With so much attention focusing on Elon Musk, Tesla’s outspoken CEO, it is little wonder that there is so much interest around the release of the company’s earnings at close of play in the US on Wednesday.
Tesla has caused plenty of hype, with Musk’s entrepreneurial stance not always endearing himself to investors. However, they should be watching the company’s performance with interest later today.
Tesla is currently at a very important crossroads. Amid reports of severe losses and an inability to make profits in several quarters, production of the Model 3 has finally stepped up to hit expected results levels.

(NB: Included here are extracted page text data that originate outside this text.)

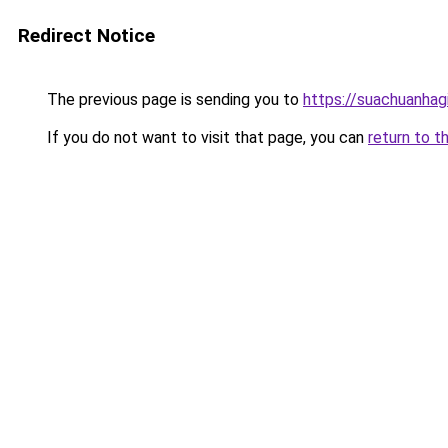
Redirect Notice
The previous page is sending you to
https://suachuanhag
If you do not want to visit that page, you can
return to t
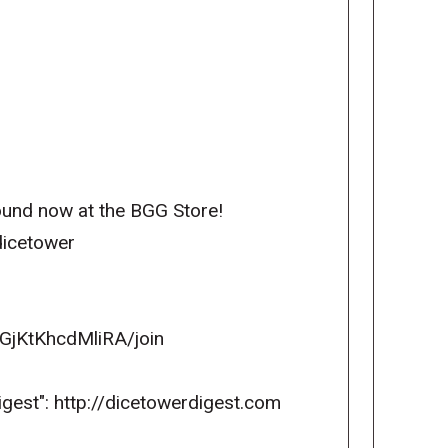
und now at the BGG Store!
dicetower
GjKtKhcdMliRA/join
igest": http://dicetowerdigest.com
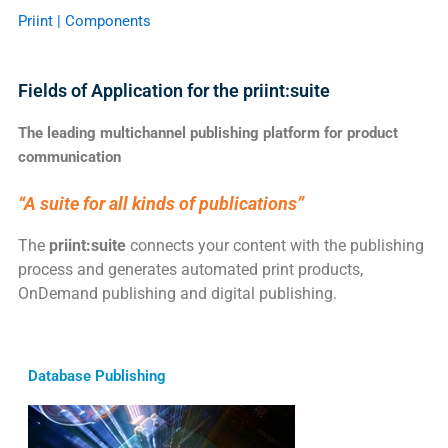
Priint | Components
Fields of Application for the priint:suite
The leading multichannel publishing platform for product
communication
“A suite for all kinds of publications”
The
priint:suite
connects your content with the publishing
process and generates automated print products,
OnDemand publishing and digital publishing.
Database Publishing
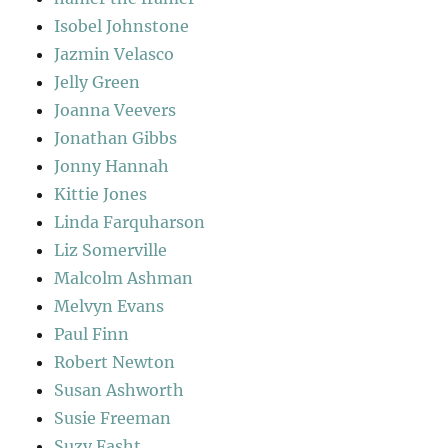
Isobel Johnstone
Jazmin Velasco
Jelly Green
Joanna Veevers
Jonathan Gibbs
Jonny Hannah
Kittie Jones
Linda Farquharson
Liz Somerville
Malcolm Ashman
Melvyn Evans
Paul Finn
Robert Newton
Susan Ashworth
Susie Freeman
Suzy Fasht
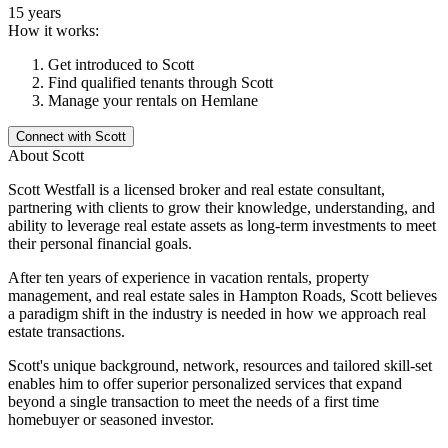
15 years
How it works:
Get introduced to
Scott
Find qualified tenants through
Scott
Manage your rentals on Hemlane
Connect with
Scott
About
Scott
Scott Westfall is a licensed broker and real estate consultant,
partnering with clients to grow their knowledge, understanding, and
ability to leverage real estate assets as long-term investments to meet
their personal financial goals.
After ten years of experience in vacation rentals, property
management, and real estate sales in Hampton Roads, Scott believes
a paradigm shift in the industry is needed in how we approach real
estate transactions.
Scott's unique background, network, resources and tailored skill-set
enables him to offer superior personalized services that expand
beyond a single transaction to meet the needs of a first time
homebuyer or seasoned investor.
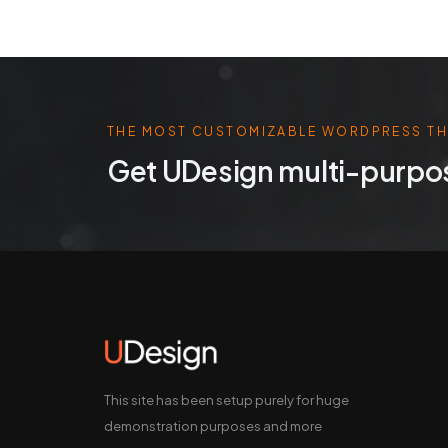
THE MOST CUSTOMIZABLE WORDPRESS T
Get UDesign multi-purpo
This site has been setup purely for huge
demonstration purposes and more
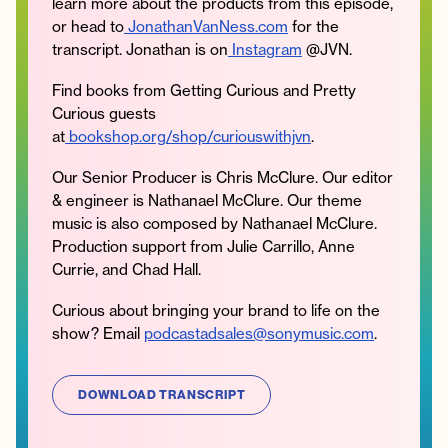
learn more about the products from this episode,
or head to
JonathanVanNess.com
for the
transcript. Jonathan is on
Instagram
@JVN.
Find books from Getting Curious and Pretty
Curious guests
at
bookshop.org/shop/curiouswithjvn
.
Our Senior Producer is Chris McClure. Our editor
& engineer is Nathanael McClure. Our theme
music is also composed by Nathanael McClure.
Production support from Julie Carrillo, Anne
Currie, and Chad Hall.
Curious about bringing your brand to life on the
show? Email
podcastadsales@sonymusic.com
.
DOWNLOAD TRANSCRIPT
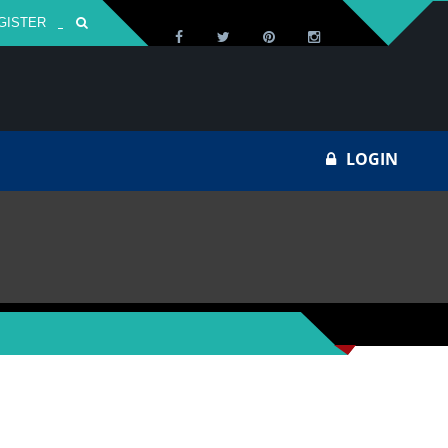
GISTER
Za
LOGIN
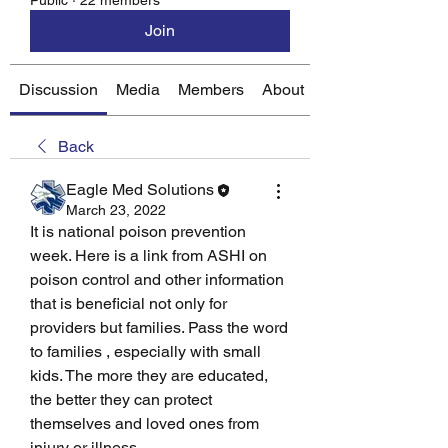
Public
·
22 members
Join
Discussion
Media
Members
About
Back
Eagle Med Solutions
March 23, 2022
It is national poison prevention 
week. Here is a link from ASHI on 
poison control and other information 
that is beneficial not only for 
providers but families. Pass the word 
to families , especially with small 
kids. The more they are educated, 
the better they can protect 
themselves and loved ones from 
injury or illness. 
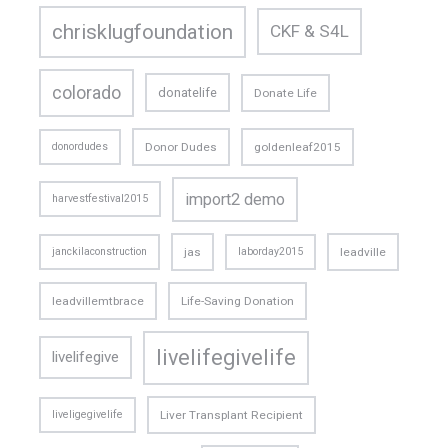
chrisklugfoundation
CKF & S4L
colorado
donatelife
Donate Life
donordudes
Donor Dudes
goldenleaf2015
import2 demo
harvestfestival2015
janckilaconstruction
jas
laborday2015
leadville
leadvillemtbrace
Life-Saving Donation
livelifegivelife
livelifegive
liveligegivelife
Liver Transplant Recipient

If this factors in, then today’s results could be quite interesting.
The press remembered the Q1 report as much for calling out “boring” questions as for how the results looked, and Musk argued with several of his critics on the social media platform Twitter, which has not helped cement a status of taking the company completely seriously.
With near-term profitability already an issue as well as potential demands to raise more capital, the Q2 performance will be more important than ever at a time when Tesla wants to break into the market and position itself as more than just an outlier sitting firmly in the mainstream.
FactSet polled a group of analysts for their estimates, and the expectation is for revenue to be up 43% on the back of good Model 3 sales to return a revenue of $3.99bn. With production of the Model 3 now ramped up to current capacity, non-GAAP should post a loss of $2.78 per share.
In its Q1 report, Tesla indicated that it expected Q3 and Q4 to be fully GAAP-profitable with available cash flow to stem the need for raising additional capital.
Tesla has already cut jobs and reduced its capital spending budget this year to try and improve the balance sheet, so analysts are intrigued to see if the Q2 report calls for more of the same. Given that Musk has asked suppliers in recent months to refund some of the money given to them in the past, alarm bells are already ringing on this front.
The company also finally hit its goal of producing 5,000 Model 3 cars a week and went to such steps as building a giant tent to create more space to increase production output. It is aiming to reach production levels of 6,000 Model 3s per week by the end of August.
Eyes are also on Musk to see if he offers any details on lower-spec reproductions of the Model 3 with a standard battery and reduced cost. Currently, orders are only in production for higher-spec models.
Given the measures taken by Tesla to bring its production line up to necessary measures, investors are also looking to see how this has affected the gross margin of the product and whether the bottom line reduces as a result.